DESCRIPTION (provided by applicant): Pancreatic ductal adenocarcinoma (PDAC) is an intractable clinical problem, typically presenting with metastasis at the time of diagnosis and exhibiting profound resistance to existing therapies. Early detection and complete surgical resection offers the best hope for longer survival. Unfortunately, there are currently no suitable biomarkers for early detection. The overall goal of this proposal is to identify novel molecular markers and develop imaging probes for incipient PDAC that would: a) allow much earlier detection of lesions based on molecular signatures, b) provide rational approaches to stratify patients for specific treatments, c) monitor more reliably local recurrence and distant metastases, d) serve as response biomarkers or "surrogates" for new targeted therapies, and e) differentiate benign tumors from malignant PDAC. Our group has been actively involved in the development of techniques and molecular imaging agents that enable earlier detection of primary cancer, metastatic spread, and early evaluation of therapeutic efficacy by molecular imaging. We have also developed genetically engineered mouse PDAC models and primary human orthotopic xenograft systems for preclinical early detection and therapeutic studies. In an extension of our previous work, we will use previously optimized phage display technology, proteomics methods, and clinically relevant nanoparticles to 1) screen against known PDAC targets, and 2) identify novel targets in PDAC tissues, and in pre-invasive precursor lesions (PanINs). Our goals are to develop targeted agents for the non-invasive imaging of the tumor and its microenvironment and to identify novel biomarkers. We will test the novel imaging agents in vivo using our relevant PDAC mouse models and orthotopic human xenografts. PUBLIC HEALTH RELEVANCE: The overall goal of this proposal is to develop new imaging approaches for the early detection of pancreatic cancer. We will do this by utilizing recently developed mouse models that recapitulate the genetics of human disease. Sophisticated chemical biology approaches will be used to find novel tags that will allow us to pinpoint the earliest forms of cancer. We hope to use these tags in conjunction with commonly used imaging approaches such as MRI or endoscopic detection.

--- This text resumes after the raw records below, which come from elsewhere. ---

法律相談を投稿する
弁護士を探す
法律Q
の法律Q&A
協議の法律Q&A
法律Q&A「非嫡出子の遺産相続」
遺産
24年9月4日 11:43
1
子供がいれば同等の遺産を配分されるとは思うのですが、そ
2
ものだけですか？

描述(申请人提供)：胰腺导管腺癌(PDAC)是一个棘手的临床问题，通常在诊断时出现转移，并对现有的治疗方法表现出深刻的抵抗力。早期发现和完全手术切除是延长生存期的最好希望。不幸的是，目前还没有合适的生物标志物来进行早期检测。这项建议的总体目标是识别新的分子标志物，并为早期PDAC开发成像探针，这些探针将：a)根据分子签名更早地发现病变，b)为特定治疗提供合理的方法来对患者进行分层，c)更可靠地监测局部复发和远处转移，d)作为新的靶向治疗的反应生物标志物或“替代品”，以及e)鉴别良性肿瘤和恶性PDAC。我们的团队一直积极参与技术和分子成像试剂的开发，使之能够更早地检测原发癌症、转移扩散和通过分子成像早期评估治疗效果。我们还开发了用于临床前早期检测和治疗研究的基因工程小鼠PDAC模型和初级人类原位异种移植系统。在我们之前工作的扩展中，我们将使用先前优化的噬菌体展示技术、蛋白质组学方法和临床相关的纳米颗粒来1)针对已知的PDAC靶点进行筛选，以及2)在PDAC组织和侵袭前前体病变(PAIN)中识别新的靶点。我们的目标是开发用于肿瘤及其微环境的非侵入性成像的靶向试剂，并识别新的生物标记物。我们将使用我们相关的PDAC小鼠模型和原位人类异种移植模型在体内测试新的显像剂。公共卫生相关性：这项提案的总体目标是开发新的成像方法，用于胰腺癌的早期检测。我们将利用最近开发的小鼠模型来实现这一点，这些模型概括了人类疾病的遗传学。先进的化学生物学方法将被用来寻找新的标签，使我们能够精确定位最早的癌症形式。我们希望将这些标签与核磁共振或内窥镜检测等常用的成像方法结合使用。